National Climate Report - Annual 2018
US Drought in 2018
US Drought in 2018
The year 2018 was very wet, on average, for the United States. However, drought occurred across much of western and southern parts of the country. In much of the southwest, drought was persistent and severe. This dichotomoty - a wet year with significant drought - continued recent trends of increased extremes in the hydrologic (rain, runoff, evaporation) cycle. The following three graphics each provide a snapshot of U.S. drought during 2018, from three slightly different analysis perspectives. Each draws from the 52 weekly U.S. Drought Monitor assessments published during 2018. Click any of them for a much larger map that includes Alaska and Hawaii.
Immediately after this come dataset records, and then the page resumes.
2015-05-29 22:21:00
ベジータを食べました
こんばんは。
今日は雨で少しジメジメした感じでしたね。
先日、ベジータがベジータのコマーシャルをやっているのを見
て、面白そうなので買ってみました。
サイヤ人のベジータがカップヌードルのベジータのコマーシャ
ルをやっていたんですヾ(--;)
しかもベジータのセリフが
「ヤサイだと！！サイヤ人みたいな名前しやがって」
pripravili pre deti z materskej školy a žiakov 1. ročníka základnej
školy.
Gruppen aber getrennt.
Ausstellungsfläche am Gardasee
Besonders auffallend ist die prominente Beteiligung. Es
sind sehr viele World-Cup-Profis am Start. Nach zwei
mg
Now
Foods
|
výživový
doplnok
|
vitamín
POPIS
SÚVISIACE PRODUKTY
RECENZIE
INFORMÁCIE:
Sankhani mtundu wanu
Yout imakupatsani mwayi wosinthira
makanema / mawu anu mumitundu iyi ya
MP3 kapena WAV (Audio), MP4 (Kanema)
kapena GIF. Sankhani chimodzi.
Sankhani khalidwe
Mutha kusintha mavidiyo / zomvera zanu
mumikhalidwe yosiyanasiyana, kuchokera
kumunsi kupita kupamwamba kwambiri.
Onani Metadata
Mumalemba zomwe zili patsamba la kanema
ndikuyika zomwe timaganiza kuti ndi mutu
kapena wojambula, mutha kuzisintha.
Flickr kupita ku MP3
These maps were co-produced in cooperation with the U.S. Drought Portal.
Map: Weeks in drought
This map shows how many of the year's 52 weekly USDM analyses depicted drought, defined as category "D1 - Moderate Drought" or greater, for locations across the United States. Click for larger image that includes Alaska and Hawaii.
Map: Most intense USDM classification
This map depicts the most intense weekly USDM classification for locations across the United States, regardless of when that designation occurred. Click for larger image that includes Alaska and Hawaii.
Map: Cumulative drought intensity
This map depicts something of a integration of drought duration and intensity, tabulated over the course of the year. It was calculated by multiplying the USDM category (D0=0, D1=1, ..., D4=4) by the number of weeks designated in that category. For example, a location in D2 drought for 20 weeks and D1 drought for 5 weeks equals a cumulative intensity of 45 (20x2 plus 5x1). The maximum value possible is 208 (52x4). Note: this is not an official or widely-adopted product. Click for larger image that includes Alaska and Hawaii.